“An estimated 6 million people in the United States have an unruptured brain aneurysm, or 1 in 50 people” (Brain Aneurysm Foundation 2011). First of all, what is Brain Aneurysm? A brain (cerebral) aneurysm is a bulging, weak area in the wall of an artery that supplies blood to the brain. In most cases, a brain aneurysm causes no symptoms and goes unnoticed. In rare cases, the brain aneurysm ruptures, releasing blood into the skull and causing a “stroke” (Webmd staff 2011).
When a brain aneurysm ruptures, the result is called a subarachnoid hemorrhage. Depending on the severity of the hemorrhage, brain damage or death may result. The most common location for brain aneurysms is in the network of blood vessels at the base of the brain called the “circle of Willis. ” I think the basic idea here is that what happens in brain aneurysm is that a weak spot develops in the blood vessel which causes blood rupture. I’m really interested in this topic because I’m taking Human Biology right now and my instructor just finished discussing to us what a brain aneurysm is.

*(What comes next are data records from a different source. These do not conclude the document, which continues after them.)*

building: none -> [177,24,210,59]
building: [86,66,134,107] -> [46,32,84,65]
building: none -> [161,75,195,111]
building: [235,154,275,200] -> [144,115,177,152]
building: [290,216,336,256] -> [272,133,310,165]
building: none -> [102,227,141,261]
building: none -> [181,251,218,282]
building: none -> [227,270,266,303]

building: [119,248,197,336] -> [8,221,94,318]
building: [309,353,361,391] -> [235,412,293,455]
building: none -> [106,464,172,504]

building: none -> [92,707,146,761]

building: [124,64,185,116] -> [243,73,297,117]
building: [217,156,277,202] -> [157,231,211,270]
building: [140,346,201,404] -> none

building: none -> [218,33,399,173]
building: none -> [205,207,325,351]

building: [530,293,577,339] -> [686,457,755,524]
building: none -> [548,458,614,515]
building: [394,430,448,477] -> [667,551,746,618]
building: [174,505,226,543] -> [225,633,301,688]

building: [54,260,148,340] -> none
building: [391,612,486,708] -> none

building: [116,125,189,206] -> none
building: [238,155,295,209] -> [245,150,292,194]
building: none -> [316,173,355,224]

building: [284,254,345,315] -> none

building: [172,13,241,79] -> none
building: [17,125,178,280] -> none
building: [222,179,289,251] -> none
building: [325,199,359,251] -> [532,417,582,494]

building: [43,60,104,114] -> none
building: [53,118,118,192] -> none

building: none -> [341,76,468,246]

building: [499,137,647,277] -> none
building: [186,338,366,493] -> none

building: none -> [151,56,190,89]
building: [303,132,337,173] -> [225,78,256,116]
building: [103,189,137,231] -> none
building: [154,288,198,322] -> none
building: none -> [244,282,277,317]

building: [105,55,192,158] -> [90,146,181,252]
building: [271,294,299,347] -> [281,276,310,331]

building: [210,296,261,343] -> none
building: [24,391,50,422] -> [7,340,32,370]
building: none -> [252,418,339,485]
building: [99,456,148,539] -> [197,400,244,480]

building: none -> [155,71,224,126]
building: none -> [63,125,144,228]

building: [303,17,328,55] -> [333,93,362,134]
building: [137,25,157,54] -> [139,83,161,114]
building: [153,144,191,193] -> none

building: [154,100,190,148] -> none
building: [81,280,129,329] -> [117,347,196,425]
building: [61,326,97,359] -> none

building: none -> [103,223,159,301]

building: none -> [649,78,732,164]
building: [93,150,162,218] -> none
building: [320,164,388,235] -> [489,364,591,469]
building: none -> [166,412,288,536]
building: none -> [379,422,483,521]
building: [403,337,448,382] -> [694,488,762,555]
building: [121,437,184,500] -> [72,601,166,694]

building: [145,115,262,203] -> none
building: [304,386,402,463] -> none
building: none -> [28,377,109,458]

Well, I think we all have an idea of what a brain aneurysm is so let’s get to the causes and symptoms of Brain Aneurysm. A person may inherit the tendency to form aneurysms, or aneurysms may develop because of hardening of the arteries (atherosclerosis) and aging. Some risk factors that can lead to brain aneurysms can be controlled, and others can’t. The following risk factors may increase your risk of developing an aneurysm or, if you already have an aneurysm, may increase your risk of rupturing it. First is gender, women are likely to develop a brain aneurysm or to suffer a subarachnoid hemorrhage.
Another factor is family history; People who have a family history of brain aneurysms are more likely to have an aneurysm than those who don’t. Next is hypertension, The risk of subarachnoid hemorrhage is greater in people with a history of high blood pressure or also known as hypertension. The last factor that I found that actually surprised me is race; African Americans are more likely than whites to have a subarachnoid hemorrhage. I guess race can actually affect the acquisition rate of a disorder or disease which is very surprising for me.
We have gone through the causes of brain aneurysm. So what are left are the symptoms of Brain Aneurysm. As we all know, symptoms are very important to take regard of because they are the things to watch for in order that we can hastily react upon a disease or disorder. From what I found, most brain aneurysms cause no symptoms and may only be discovered during tests for another, usually unrelated, condition. In other cases, an unruptured aneurysm will cause problems by pressing on areas in the brain.
When this happens, the person may suffer from severe headaches, blurred vision, changes in speech, and neck pain, depending on what areas of the brain are affected and how bad the aneurysm is. Since brain aneurysm often does not cause any symptoms, many are discovered in people who are being treated for a different condition. A CT-scan could definitely help identify bleeding in the brain. Sometimes a lumbar puncture may be used if your doctor suspects that you have a ruptured cerebral aneurysm with a subarachnoid hemorrhage. In conclusion, Brain aneurysm is really hard to detect since the symptoms aren’t really there.
So if you experience even a slight headache or dizziness in a regular basis, I think it is best to have a quick check up from a doctor. Also, what people don’t realize is that having regular checkups are really important since there are cases like this where symptoms don’t really show till you have it already.